De aquella aventura queda una anécdota. El diputado peronista Tránsito Saucedo se enfureció con el modelo porque, dijo, para entenderlo hay que «ir a la universidad». El rechazo fue tal que el tema desapareció de la agenda o, al menos, quedó desdibujado detrás de la discusión sobre la caducidad de mandatos y desdoblamiento electoral.

Ayer, en Areco, luego de visitar un monasterio centenario -ahora destino turístico obligado en la zona- y desfilar a caballo, el gobernador relanzó el debate.

«No podemos -dijo ayer un operador felipista- desoír la queja social.
Si no habrá acortamiento de mandatos al menos debemos discutir el sistema de listas sábana, que también es una demanda de la gente».

Ayer, el radical
Marcelo Elías consideró «imposible» que el esquema se pueda aplicar en 2003. «Hay que armar una ingeniería electoral muy confusa», dijo, pero acepta usar el sistema a nivel municipal. Un peronista también dijo que es «complicado». Hay pocas alternativas. Osvaldo Mércuri empujó un sistema de tachas -para anular candidatos de una sábana- y Juan PedroTunessi (UCR) quiere que la elección sea más «personal» con listas reducidas, en vez de multitudinarias (y quiere bajar de 92 a 84 la cantidad de diputados; y senadores, de 46 a 42).

En el escenario adverso, Solá pide reabrir el debate. «No busco rédito personal, busco que se discuta», se atajó ayer ante quienes lo acompañaron: Federico Scarabino, MaríaTeresa García -a cargo deTurismo- y el vocero oficial, Jorge Omar Matheus.
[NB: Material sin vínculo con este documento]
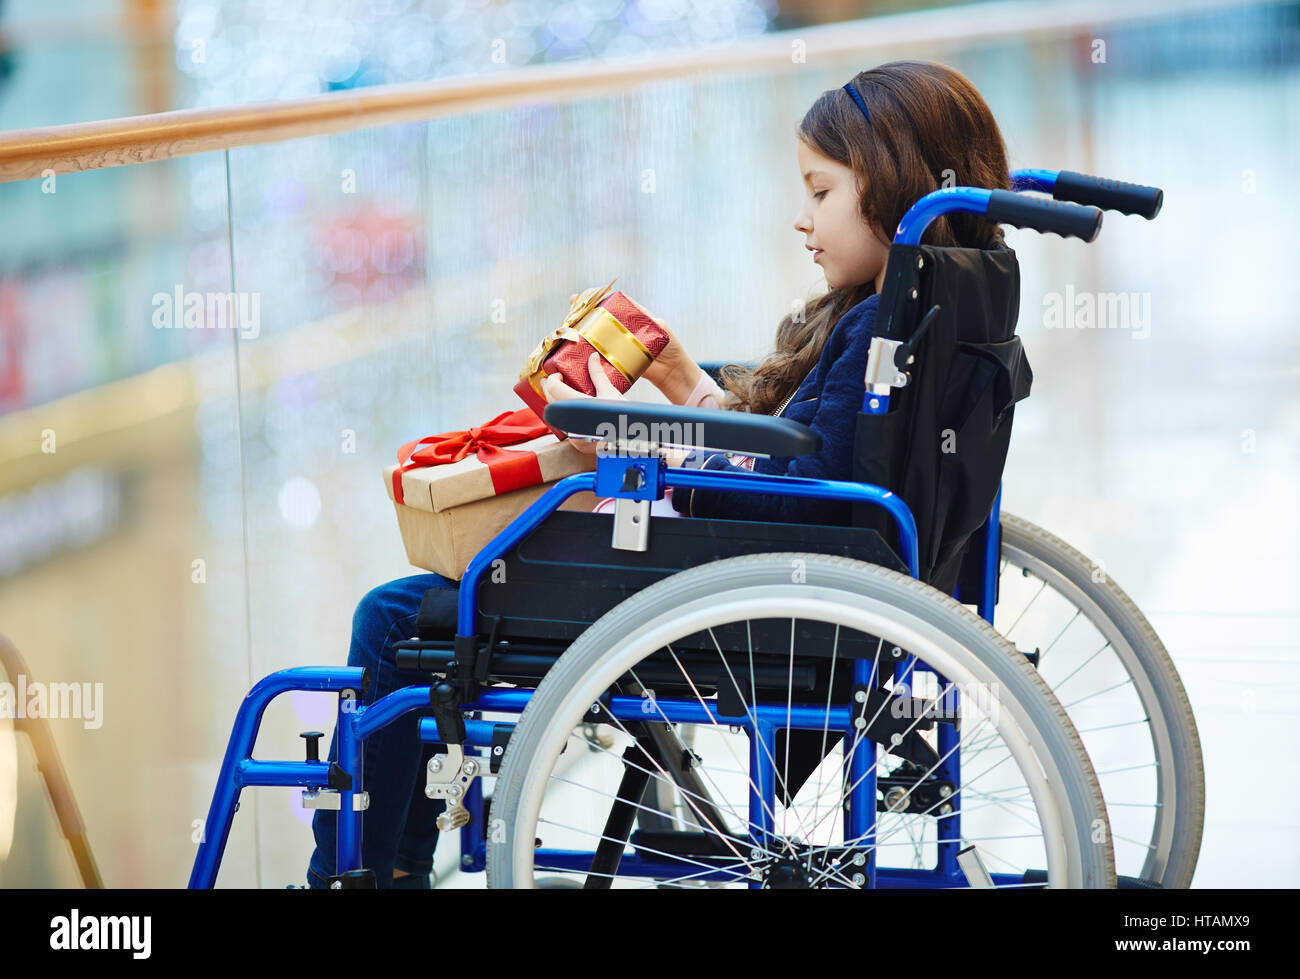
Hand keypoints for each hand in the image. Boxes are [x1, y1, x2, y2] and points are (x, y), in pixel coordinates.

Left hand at [541, 351, 628, 455]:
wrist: (630, 442)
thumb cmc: (623, 419)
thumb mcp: (610, 393)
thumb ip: (598, 375)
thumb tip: (593, 357)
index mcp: (579, 405)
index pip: (554, 388)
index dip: (552, 379)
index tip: (558, 374)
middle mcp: (573, 422)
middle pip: (551, 402)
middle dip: (549, 389)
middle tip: (552, 380)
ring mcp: (573, 435)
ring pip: (556, 417)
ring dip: (556, 404)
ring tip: (561, 395)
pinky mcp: (577, 443)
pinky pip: (564, 428)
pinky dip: (564, 417)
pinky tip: (571, 412)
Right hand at [568, 294, 698, 402]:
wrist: (673, 372)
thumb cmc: (670, 347)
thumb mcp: (658, 326)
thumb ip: (645, 316)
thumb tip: (630, 304)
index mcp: (632, 319)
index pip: (610, 306)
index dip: (595, 301)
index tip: (579, 298)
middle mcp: (622, 332)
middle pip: (599, 322)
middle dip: (583, 317)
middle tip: (569, 314)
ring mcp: (619, 347)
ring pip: (598, 339)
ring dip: (583, 336)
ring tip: (569, 331)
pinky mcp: (618, 363)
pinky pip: (602, 358)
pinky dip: (591, 356)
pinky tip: (580, 352)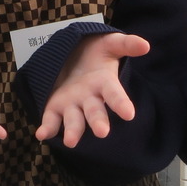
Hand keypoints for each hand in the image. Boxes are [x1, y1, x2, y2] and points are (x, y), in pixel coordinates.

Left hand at [35, 31, 148, 146]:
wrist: (74, 54)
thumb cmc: (96, 51)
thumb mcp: (110, 43)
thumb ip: (126, 44)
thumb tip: (145, 45)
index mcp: (104, 84)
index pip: (115, 95)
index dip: (121, 104)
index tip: (129, 114)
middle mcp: (90, 99)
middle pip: (95, 112)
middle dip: (98, 122)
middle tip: (102, 132)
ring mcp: (73, 105)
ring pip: (74, 121)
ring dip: (73, 132)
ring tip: (71, 142)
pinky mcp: (55, 107)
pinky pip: (52, 120)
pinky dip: (47, 128)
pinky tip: (42, 134)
La explicación es necesaria: el gobernador no quiere reavivar la pelea con el PJ luego de lograr que, aun ante un pedido de
Eduardo Duhalde, diputados y senadores decidan desprender la elección bonaerense de la nacional.

Se votó el jueves a la noche en el Parlamento y lo defendió Solá ayer con el argumento de priorizar la gobernabilidad de la provincia.